The Monastic Athonite Cuisine

The Athonite cuisine is simple, varied with a clear Mediterranean identity. Balance and moderation are strictly observed in the daily life of the monks. The food to be eaten is linked to the natural environment, the variety of raw materials from the monastery’s crops and, of course, seasonality.
On Mount Athos, meals are simple and in a solemn atmosphere. The monks eat according to the norm of monastic life, as the monastery has a morning and evening table and, of course, visitors and pilgrims will eat exactly what the monks eat.
- Luke. 10,8: And whatsoever city ye enter into, and they receive you, ye shall eat the things that are set before you,
- Luke 10:10. 10,8: Into whatever city you enter, and the inhabitants receive you, eat what they set before you, asking nothing special or better.
Representations that are mainly religious or illustrations of various manuscripts confirm the use of foods and customs.

Bread, vegetables, fruits, legumes, fish, oil and wine were and are dominant in the monks’ diet, with details regulated and determined by the monastic rituals and fasts, which divide the food into permitted and non-permitted foods.
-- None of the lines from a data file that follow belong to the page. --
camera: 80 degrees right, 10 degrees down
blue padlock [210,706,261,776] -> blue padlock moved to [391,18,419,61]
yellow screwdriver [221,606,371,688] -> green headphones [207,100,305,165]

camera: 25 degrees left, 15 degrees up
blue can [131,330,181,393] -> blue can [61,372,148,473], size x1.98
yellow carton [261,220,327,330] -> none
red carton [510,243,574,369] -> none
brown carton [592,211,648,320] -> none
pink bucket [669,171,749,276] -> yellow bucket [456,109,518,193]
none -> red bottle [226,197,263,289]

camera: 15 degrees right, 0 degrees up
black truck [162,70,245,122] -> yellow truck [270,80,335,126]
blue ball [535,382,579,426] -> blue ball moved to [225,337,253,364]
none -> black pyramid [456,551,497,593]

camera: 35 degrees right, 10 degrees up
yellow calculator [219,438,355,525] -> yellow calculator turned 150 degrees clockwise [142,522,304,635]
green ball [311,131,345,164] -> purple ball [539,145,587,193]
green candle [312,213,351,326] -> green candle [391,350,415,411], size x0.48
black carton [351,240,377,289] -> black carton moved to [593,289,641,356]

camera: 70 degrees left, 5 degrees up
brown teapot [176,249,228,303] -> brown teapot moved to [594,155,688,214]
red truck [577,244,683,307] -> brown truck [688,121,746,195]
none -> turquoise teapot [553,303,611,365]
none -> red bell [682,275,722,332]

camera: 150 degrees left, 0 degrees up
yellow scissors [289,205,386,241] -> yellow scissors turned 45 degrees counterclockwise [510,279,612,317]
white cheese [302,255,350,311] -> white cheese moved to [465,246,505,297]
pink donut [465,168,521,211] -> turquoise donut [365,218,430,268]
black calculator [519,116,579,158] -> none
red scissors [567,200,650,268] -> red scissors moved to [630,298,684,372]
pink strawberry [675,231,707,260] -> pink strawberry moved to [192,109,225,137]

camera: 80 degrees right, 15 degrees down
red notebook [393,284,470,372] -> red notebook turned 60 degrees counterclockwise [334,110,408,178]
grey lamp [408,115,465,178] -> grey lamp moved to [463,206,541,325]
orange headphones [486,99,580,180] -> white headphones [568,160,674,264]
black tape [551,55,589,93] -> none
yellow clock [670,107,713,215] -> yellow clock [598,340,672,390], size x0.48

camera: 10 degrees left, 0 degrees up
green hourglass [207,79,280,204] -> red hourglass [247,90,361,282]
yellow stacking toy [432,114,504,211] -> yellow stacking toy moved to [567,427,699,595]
There is no recipe on Mount Athos that does not have a lot of herbs and herbs in moderation and spices.
In representations of tables, the constant trilogy of bread, wine and fish appears, the basis of their Christological symbolism In the tables of Mount Athos, as in that of the Monastery of Pantokrator, the great figures of Orthodox monasticism are usually depicted in the lower painting zone, always full-length, while priority was given to those saints who constitute for all monks a clear model for imitation. Besides, most of them carry unfolded scrolls containing exhortations and advice, of spiritual content, for the monks who are fed daily at the monastery’s table.
In such performances as those of the Last Supper, the Nativity of the Virgin Mary and the Nativity of John the Baptist, the Wedding at Cana and the Hospitality of Abraham, there is as a rule bread, wine and, on occasion, fish. The scene of Abraham’s Hospitality is depicted as the most austere. The bread, the main meal, which is meat or fish, is shown. Occasionally a variety of vegetables is also placed on the table as an accompaniment.